Cette redécouverte est peu probable. Lucie Cabourdin, réalisatrice d’une chaîne de télévision française, nous aide à saisir pourquoi. Dans un article du Washington Post («France Is at War», 11 janvier 2015), elle déclare: «Je voudrais me promener nue dans les rues avec une affiche disant “Oops, j’ai oublié ma burka ce matin”. Je sais que c’est ridicule, mais ce serait symbolique. Nous sommes en France et je fais ce que je veux». Elle ne semble pas comprendre que sa solution est le problème.
L’arrogance française dans de telles situations n’a rien de nouveau. Lors d’une contre-manifestation tenue à Paris il y a quelques années suite à l’occupation de plusieurs rues par des musulmans qui voulaient prier en public, des citoyens ont marché en buvant des boissons alcoolisées et en engouffrant des hors-d’œuvre de porc. Leur arrogance était leur seule riposte. Ils n’ont pas eu l’idée de faire publiquement usage de leur chapelet et de prier – un geste qui aurait montré leur sérieux et qui leur aurait peut-être mérité le respect des musulmans.
Pour la plupart des musulmans (et pour beaucoup d’autres gens aussi), le mantra de la liberté, lorsqu’il n’est pas lié à une fin plus élevée, conduit au matérialisme.

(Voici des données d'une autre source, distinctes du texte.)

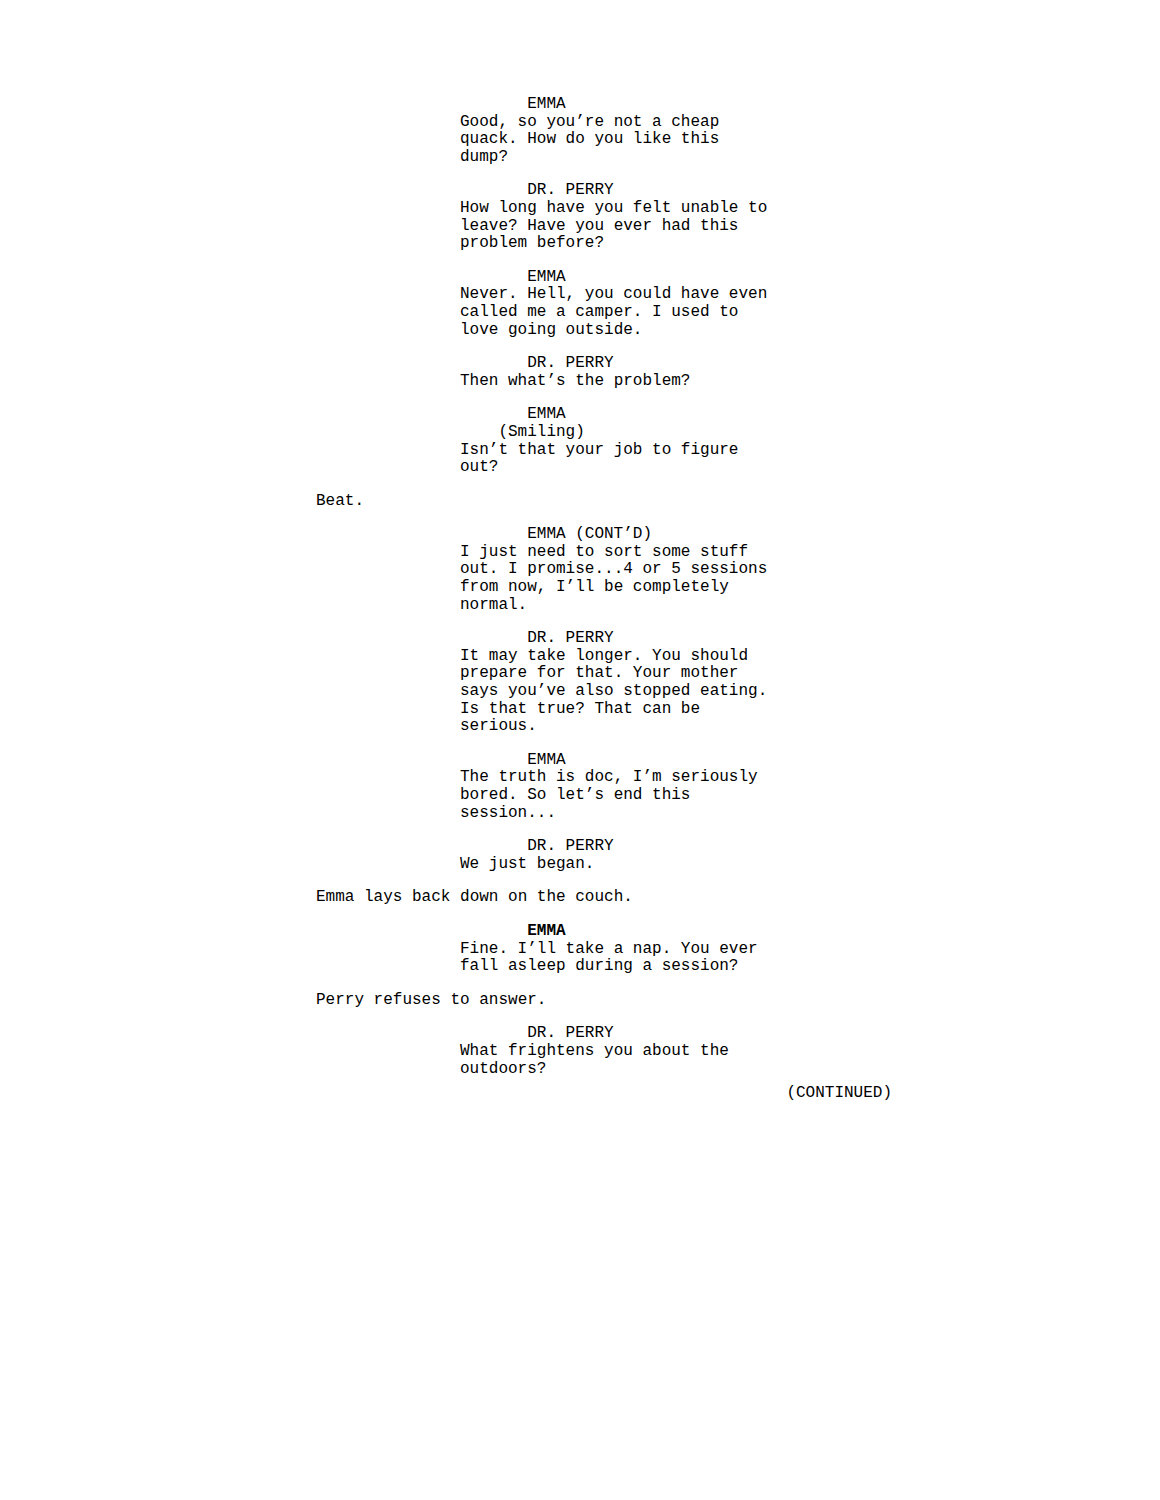EMMA
Good, so you’re not a cheap quack. How do you like this dump?
DR. PERRY
How long have you felt unable to leave? Have you ever had this problem before?
EMMA
Never. Hell, you could have even called me a camper. I used to love going outside.
DR. PERRY
Then what’s the problem?
EMMA
(Smiling)
Isn’t that your job to figure out?
Beat.
EMMA (CONT’D)
I just need to sort some stuff out. I promise...4 or 5 sessions from now, I’ll be completely normal.
DR. PERRY
It may take longer. You should prepare for that. Your mother says you’ve also stopped eating. Is that true? That can be serious.
EMMA
The truth is doc, I’m seriously bored. So let’s end this session...
DR. PERRY
We just began.
Emma lays back down on the couch.
EMMA
Fine. I’ll take a nap. You ever fall asleep during a session?
Perry refuses to answer.
DR. PERRY
What frightens you about the outdoors?
(CONTINUED)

Ils choisissent donc la soumission à une fin plus élevée, telle que la leur présentent les islamistes. Notre culture leur offre-t-elle mieux? Est-ce que «la solidarité, la liberté, la fraternité» peuvent soutenir une pareille concurrence dans l’ordre des valeurs? Il semble que non.
Certaines personnes peuvent survivre dans un cadre où leur liberté est brimée, ou très restreinte, parce que leur vie a un sens (on pense à Soljénitsyne). D’autres ne peuvent pas survivre à la liberté parce que leur vie n’a aucun sens. Elles choisissent donc le sens plutôt que la liberté.
Tant que ces personnes doivent choisir entre liberté personnelle et absence de sens, d’une part, et soumission personnelle à Allah qui demande le sang des infidèles, d’autre part – autrement dit, tant que nous laisserons les islamistes fixer ainsi les modalités du choix à faire – nous ne gagnerons pas cette bataille. C’est pourquoi nous sommes en train de la perdre.
Bien entendu, il n’y a là rien de nouveau. En 1956, André Malraux écrivait: «Ni le christianisme, ni les organisations patronales ou ouvrières n’ont trouvé la réponse. De même aujourd’hui, le monde occidental ne semble guère préparé à affronter le problème de l’islam.» Comme on dit en France, plus ça change, plus c’est pareil.